_Work required_: In your copy, leave out all pictures and reproduce every entry exactly.
****
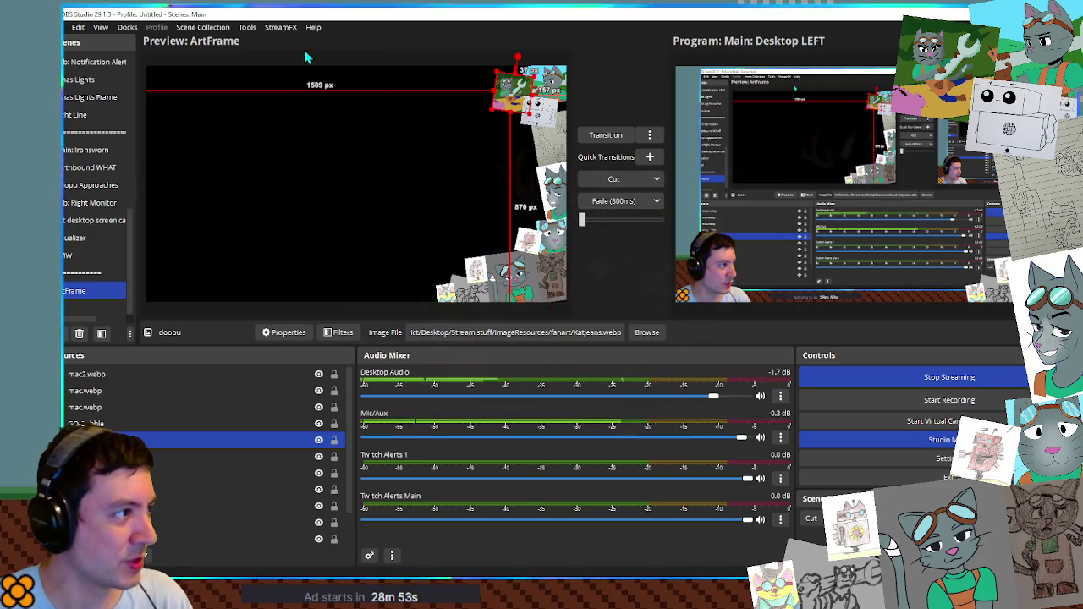
pyautogui.moveTo(511, 92)
pyautogui.mouseDown()
pyautogui.moveTo(254, 139)
pyautogui.moveTo(228, 127)
pyautogui.mouseUp()
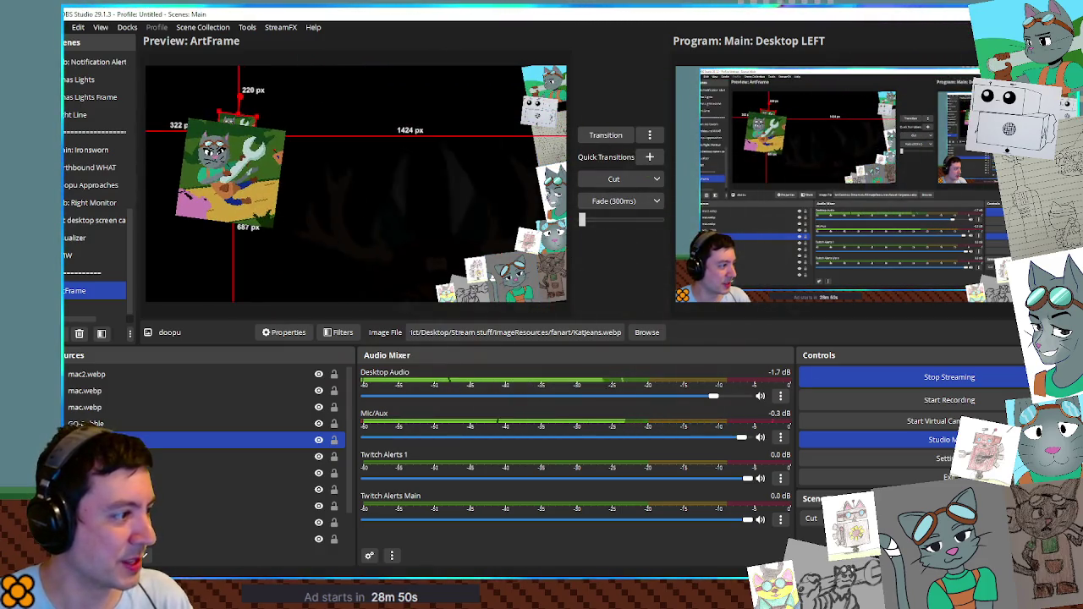
pyautogui.rightClick(78, 296)
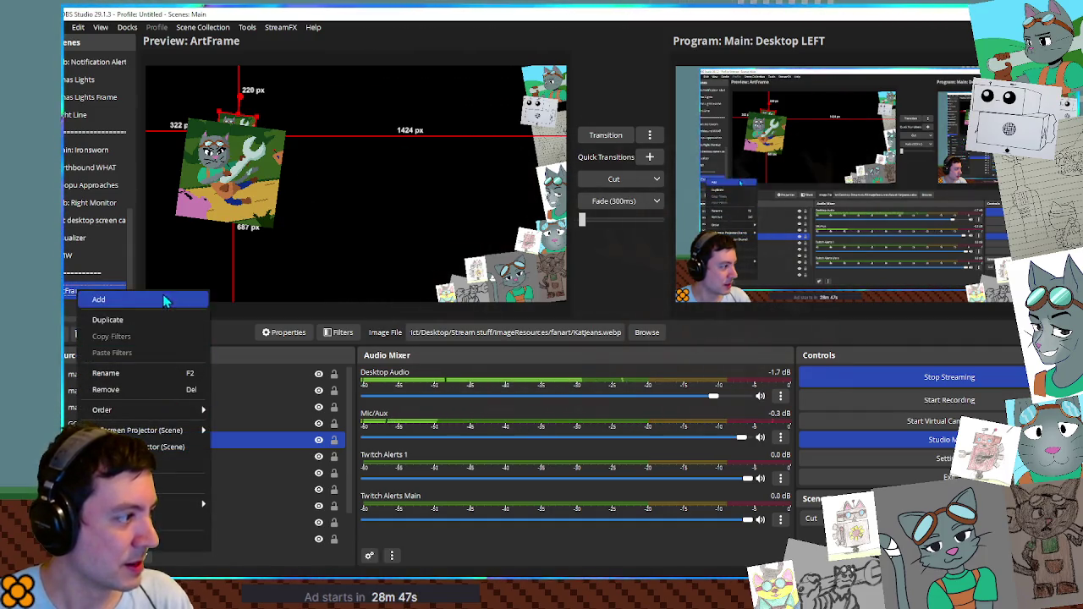
pyautogui.click(384, 175)
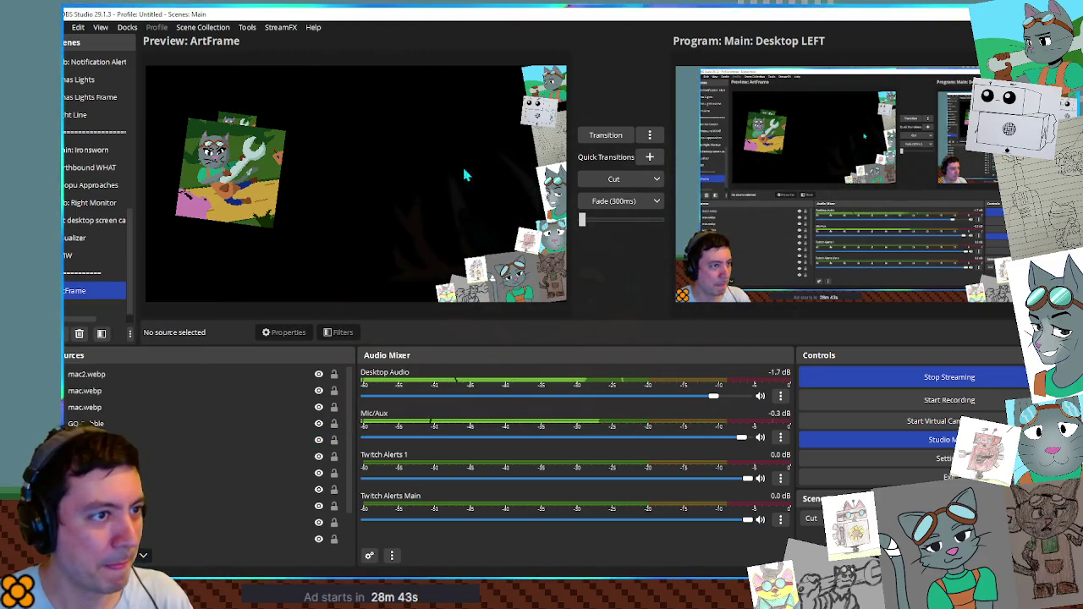
# Push the doopu image into ArtFrame's top-left corner and bring up Main: Desktop LEFT.
pyautogui.click(182, 94)
pyautogui.moveTo(182, 93)
pyautogui.mouseDown()
pyautogui.moveTo(173, 49)
pyautogui.moveTo(193, 88)
pyautogui.moveTo(182, 100)
pyautogui.mouseUp()
pyautogui.scroll(5, 109, 218)
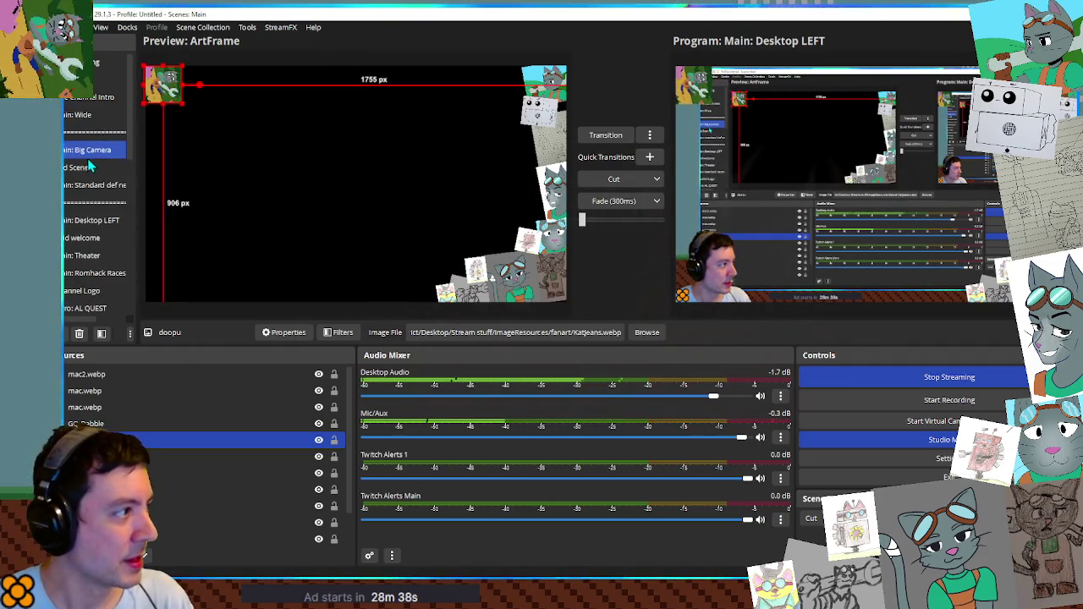
pyautogui.click(102, 222)
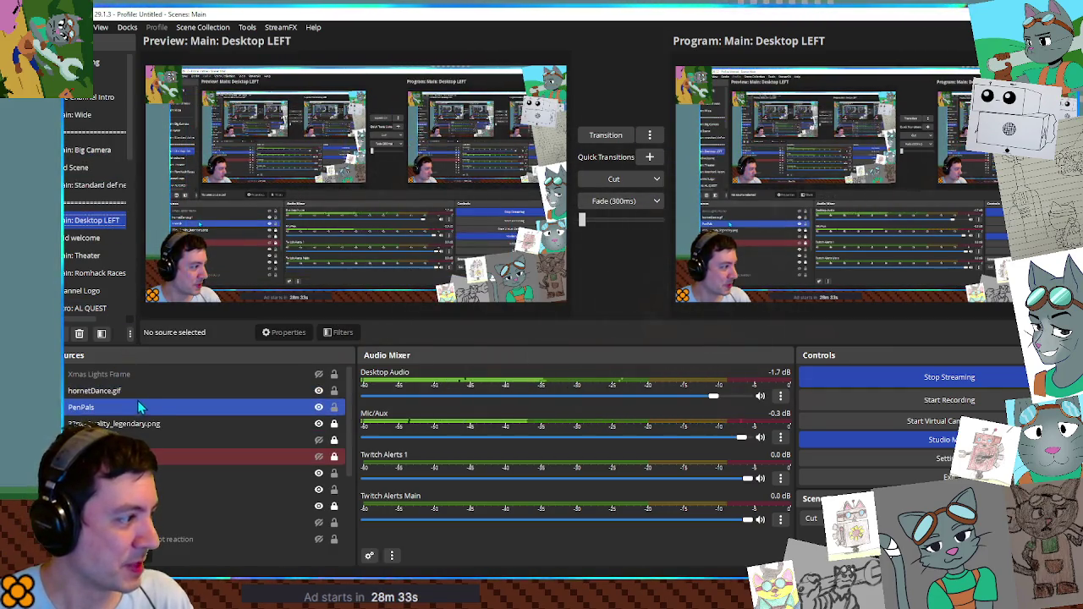
# Slide the ArtFrame overlay in Main: Desktop LEFT against the right edge, 840 px from left.
pyautogui.scroll(-2, 157, 474)
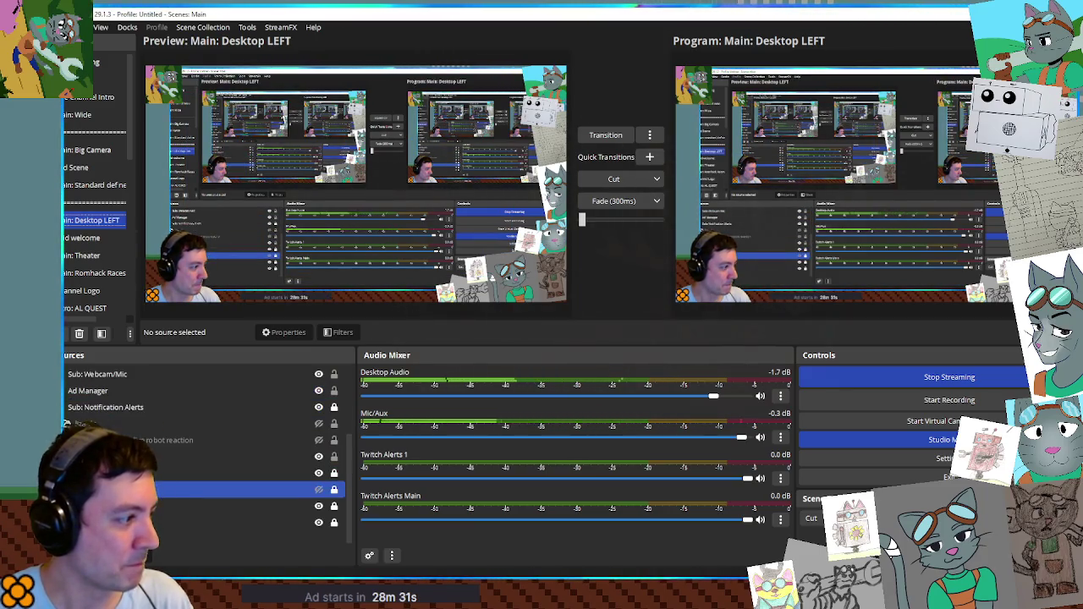
pyautogui.click(237, 457)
****
_Output of the task_:
pyautogui.moveTo(511, 92)
pyautogui.mouseDown()
pyautogui.moveTo(254, 139)
pyautogui.moveTo(228, 127)
pyautogui.mouseUp()
pyautogui.rightClick(78, 296)
pyautogui.click(384, 175)
# Push the doopu image into ArtFrame's top-left corner and bring up Main: Desktop LEFT.
pyautogui.click(182, 94)
pyautogui.moveTo(182, 93)
pyautogui.mouseDown()
pyautogui.moveTo(173, 49)
pyautogui.moveTo(193, 88)
pyautogui.moveTo(182, 100)
pyautogui.mouseUp()
pyautogui.scroll(5, 109, 218)
pyautogui.click(102, 222)
# Slide the ArtFrame overlay in Main: Desktop LEFT against the right edge, 840 px from left.
pyautogui.scroll(-2, 157, 474)
pyautogui.click(237, 457)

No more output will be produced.